The data field contains the top of the Merkle tree and that is all that is required to solve the block. You don't know what transactions were included in the block you are given to solve.

So the bitcoin daemon gives you the merkle root?  From the above posts it sounded like you could decide for yourself what transactions to include in the calculation of the merkle root.  But now it sounds like the daemon decides for you.

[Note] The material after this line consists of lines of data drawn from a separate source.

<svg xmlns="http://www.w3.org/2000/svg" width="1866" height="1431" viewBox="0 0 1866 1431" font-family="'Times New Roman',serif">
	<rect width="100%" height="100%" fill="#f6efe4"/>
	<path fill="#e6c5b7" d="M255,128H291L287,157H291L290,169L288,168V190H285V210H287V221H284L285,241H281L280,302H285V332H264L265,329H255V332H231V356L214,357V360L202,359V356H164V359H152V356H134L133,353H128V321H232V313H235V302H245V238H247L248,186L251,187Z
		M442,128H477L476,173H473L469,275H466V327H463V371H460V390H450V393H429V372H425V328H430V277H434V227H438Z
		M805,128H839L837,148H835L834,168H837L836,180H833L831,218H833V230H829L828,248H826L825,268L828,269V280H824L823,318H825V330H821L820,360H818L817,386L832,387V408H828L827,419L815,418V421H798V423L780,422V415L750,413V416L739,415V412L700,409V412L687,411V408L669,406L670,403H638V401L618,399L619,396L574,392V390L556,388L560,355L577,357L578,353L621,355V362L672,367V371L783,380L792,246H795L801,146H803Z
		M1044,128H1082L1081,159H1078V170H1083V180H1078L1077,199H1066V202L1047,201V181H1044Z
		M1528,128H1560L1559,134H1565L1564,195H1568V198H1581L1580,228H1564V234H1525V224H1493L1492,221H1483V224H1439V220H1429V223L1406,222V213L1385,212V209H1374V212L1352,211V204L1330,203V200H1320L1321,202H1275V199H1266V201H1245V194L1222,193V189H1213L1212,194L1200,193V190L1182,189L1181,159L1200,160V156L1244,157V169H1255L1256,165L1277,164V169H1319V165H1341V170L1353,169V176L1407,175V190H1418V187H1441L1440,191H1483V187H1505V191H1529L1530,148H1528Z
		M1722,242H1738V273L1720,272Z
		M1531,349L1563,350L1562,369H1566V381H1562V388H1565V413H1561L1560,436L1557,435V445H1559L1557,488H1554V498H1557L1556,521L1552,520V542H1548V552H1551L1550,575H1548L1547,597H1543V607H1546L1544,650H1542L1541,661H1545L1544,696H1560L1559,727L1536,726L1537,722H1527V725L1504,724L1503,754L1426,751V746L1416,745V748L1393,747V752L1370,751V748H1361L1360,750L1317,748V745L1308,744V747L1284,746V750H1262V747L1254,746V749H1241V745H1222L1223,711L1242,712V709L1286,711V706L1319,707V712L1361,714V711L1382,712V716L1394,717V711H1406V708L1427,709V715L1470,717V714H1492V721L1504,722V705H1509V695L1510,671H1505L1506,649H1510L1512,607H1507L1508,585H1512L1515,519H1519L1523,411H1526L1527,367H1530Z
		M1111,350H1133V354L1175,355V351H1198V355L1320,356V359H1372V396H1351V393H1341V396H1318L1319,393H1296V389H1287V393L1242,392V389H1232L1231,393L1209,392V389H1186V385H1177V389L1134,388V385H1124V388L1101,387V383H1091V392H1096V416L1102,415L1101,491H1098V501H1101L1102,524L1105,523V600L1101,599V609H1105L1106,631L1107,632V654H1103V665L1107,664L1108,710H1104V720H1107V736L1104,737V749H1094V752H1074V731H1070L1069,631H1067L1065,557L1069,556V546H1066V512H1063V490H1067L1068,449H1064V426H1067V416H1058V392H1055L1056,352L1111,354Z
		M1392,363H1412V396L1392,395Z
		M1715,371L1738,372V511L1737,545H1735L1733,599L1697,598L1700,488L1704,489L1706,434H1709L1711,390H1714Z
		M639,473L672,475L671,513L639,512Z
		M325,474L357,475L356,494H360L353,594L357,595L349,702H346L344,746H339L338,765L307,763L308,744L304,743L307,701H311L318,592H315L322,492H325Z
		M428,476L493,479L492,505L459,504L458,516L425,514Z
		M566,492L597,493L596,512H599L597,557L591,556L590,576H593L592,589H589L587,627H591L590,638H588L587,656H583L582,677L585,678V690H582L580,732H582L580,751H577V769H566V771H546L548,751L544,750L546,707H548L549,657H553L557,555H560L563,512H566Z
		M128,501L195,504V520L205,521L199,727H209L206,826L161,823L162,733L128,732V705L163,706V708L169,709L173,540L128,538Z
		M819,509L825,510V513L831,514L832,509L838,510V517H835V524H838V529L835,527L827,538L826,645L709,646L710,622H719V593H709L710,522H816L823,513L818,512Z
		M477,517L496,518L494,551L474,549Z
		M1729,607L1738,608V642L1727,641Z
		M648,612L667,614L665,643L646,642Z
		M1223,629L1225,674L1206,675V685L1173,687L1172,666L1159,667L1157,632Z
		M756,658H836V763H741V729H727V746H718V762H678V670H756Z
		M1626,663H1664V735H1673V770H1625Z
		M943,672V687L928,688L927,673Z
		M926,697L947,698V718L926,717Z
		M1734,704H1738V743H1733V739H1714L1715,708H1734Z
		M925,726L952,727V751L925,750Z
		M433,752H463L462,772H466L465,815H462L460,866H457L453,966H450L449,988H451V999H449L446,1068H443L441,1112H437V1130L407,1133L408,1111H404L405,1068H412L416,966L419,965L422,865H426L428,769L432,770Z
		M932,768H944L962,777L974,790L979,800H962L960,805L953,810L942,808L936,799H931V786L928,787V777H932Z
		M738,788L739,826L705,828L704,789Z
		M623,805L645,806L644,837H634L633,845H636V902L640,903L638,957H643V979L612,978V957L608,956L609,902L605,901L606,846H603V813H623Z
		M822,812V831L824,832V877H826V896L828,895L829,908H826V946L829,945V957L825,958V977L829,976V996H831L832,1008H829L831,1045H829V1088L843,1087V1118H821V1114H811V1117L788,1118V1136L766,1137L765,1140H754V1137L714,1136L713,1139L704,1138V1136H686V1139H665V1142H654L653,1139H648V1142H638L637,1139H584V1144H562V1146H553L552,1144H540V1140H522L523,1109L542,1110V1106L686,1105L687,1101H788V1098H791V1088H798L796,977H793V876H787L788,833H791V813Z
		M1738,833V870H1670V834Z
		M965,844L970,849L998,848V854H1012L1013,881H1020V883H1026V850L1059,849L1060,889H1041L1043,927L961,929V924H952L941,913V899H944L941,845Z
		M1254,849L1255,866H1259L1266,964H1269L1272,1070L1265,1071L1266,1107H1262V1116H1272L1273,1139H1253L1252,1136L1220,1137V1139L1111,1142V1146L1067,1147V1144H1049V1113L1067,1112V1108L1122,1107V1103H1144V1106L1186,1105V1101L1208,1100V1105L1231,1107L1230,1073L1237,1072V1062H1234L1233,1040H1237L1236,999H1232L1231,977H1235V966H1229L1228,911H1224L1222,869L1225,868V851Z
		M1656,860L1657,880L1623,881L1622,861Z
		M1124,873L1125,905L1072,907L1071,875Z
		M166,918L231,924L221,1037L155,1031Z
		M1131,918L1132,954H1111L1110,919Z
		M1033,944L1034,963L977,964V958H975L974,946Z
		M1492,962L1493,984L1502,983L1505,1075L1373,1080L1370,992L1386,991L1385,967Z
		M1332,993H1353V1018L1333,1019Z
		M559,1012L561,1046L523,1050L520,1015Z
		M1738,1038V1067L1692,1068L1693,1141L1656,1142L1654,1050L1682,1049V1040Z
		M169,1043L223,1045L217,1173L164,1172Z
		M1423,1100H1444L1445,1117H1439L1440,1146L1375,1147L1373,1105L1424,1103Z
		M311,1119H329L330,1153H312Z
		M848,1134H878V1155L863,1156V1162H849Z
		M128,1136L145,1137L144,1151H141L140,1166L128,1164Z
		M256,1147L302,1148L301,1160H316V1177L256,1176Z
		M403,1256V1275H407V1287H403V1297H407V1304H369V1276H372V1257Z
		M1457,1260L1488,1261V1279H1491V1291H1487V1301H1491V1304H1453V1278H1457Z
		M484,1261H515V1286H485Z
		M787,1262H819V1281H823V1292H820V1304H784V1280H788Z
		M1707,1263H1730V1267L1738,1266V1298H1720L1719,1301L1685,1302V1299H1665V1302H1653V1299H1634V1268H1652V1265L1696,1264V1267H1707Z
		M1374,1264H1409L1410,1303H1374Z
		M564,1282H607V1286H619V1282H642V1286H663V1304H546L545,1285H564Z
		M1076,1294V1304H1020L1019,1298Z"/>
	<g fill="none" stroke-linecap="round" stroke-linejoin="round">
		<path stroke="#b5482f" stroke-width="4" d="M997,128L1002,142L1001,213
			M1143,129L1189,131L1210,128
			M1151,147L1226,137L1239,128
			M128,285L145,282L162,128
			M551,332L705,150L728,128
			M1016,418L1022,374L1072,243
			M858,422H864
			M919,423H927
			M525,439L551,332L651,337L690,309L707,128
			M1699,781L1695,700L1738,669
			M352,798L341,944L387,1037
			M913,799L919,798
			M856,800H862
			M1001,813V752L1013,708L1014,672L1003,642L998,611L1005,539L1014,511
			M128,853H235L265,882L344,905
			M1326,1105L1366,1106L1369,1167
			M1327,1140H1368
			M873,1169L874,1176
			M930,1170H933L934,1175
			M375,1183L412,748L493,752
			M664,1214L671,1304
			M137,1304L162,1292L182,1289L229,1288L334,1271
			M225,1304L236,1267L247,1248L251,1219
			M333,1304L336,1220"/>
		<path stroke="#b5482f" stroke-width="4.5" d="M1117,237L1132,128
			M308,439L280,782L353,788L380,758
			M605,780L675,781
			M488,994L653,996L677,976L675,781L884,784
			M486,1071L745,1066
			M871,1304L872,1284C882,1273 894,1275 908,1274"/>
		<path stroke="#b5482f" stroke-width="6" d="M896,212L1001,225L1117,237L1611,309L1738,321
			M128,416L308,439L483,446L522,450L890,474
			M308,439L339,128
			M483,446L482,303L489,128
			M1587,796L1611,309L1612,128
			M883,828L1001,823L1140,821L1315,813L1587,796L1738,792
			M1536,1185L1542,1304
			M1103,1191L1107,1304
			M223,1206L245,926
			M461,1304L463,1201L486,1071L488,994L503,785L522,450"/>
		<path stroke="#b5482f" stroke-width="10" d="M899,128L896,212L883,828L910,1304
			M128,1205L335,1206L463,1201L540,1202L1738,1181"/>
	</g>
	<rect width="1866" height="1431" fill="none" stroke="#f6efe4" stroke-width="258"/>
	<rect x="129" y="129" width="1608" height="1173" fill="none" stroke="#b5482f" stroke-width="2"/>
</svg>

The CheckBlock method in the bitcoin source only checks that vector of transactions is non-empty, that the first transaction is the coinbase, and that each subsequent transaction is not the coinbase and is a valid transaction. If there is only one transaction and that transaction is the coinbase then the block is valid. So it seems that no matter what merkle root the daemon gives you, if you change it to be the merkle root of only the coinbase transaction you can still legitimately solve the block.

Code:

    // First transaction must be coinbase, the rest must not be
    if (vtx.empty() || !vtx[0].IsCoinBase())
        return error("CheckBlock() : first tx is not coinbase");
    for (int i = 1; i < vtx.size(); i++)
        if (vtx[i].IsCoinBase())
            return error("CheckBlock() : more than one coinbase");

    // Check transactions
    BOOST_FOREACH(const CTransaction& tx, vtx)
        if (!tx.CheckTransaction())
            return error("CheckBlock() : CheckTransaction failed");

[bcforum]

So the bitcoin daemon gives you the merkle root?  From the above posts it sounded like you could decide for yourself what transactions to include in the calculation of the merkle root.  But now it sounds like the daemon decides for you.

The CheckBlock method in the bitcoin source only checks that vector of transactions is non-empty, that the first transaction is the coinbase, and that each subsequent transaction is not the coinbase and is a valid transaction. If there is only one transaction and that transaction is the coinbase then the block is valid. So it seems that no matter what merkle root the daemon gives you, if you change it to be the merkle root of only the coinbase transaction you can still legitimately solve the block.

A block is shaped like this (from memory):

Version
Previous block hash
Merkle Root hash of transaction list
Timestamp
Nonce
pad
Transactions

Only the header (from version through pad) is sent to the miner. If you change the Merkle root it doesn't match up with the transactions (not provided) and the whole block is invalid. I believe the whole header is returned to the daemon when a nonce is found, and it uses the Merkle root to determine which transactions it included in the block. If it can't do that, the share is rejected. If what you are saying was possible, you could submit shares from any pool to any other pool and quadruple your income. The pools would unfortunately go out of business pretty quickly though.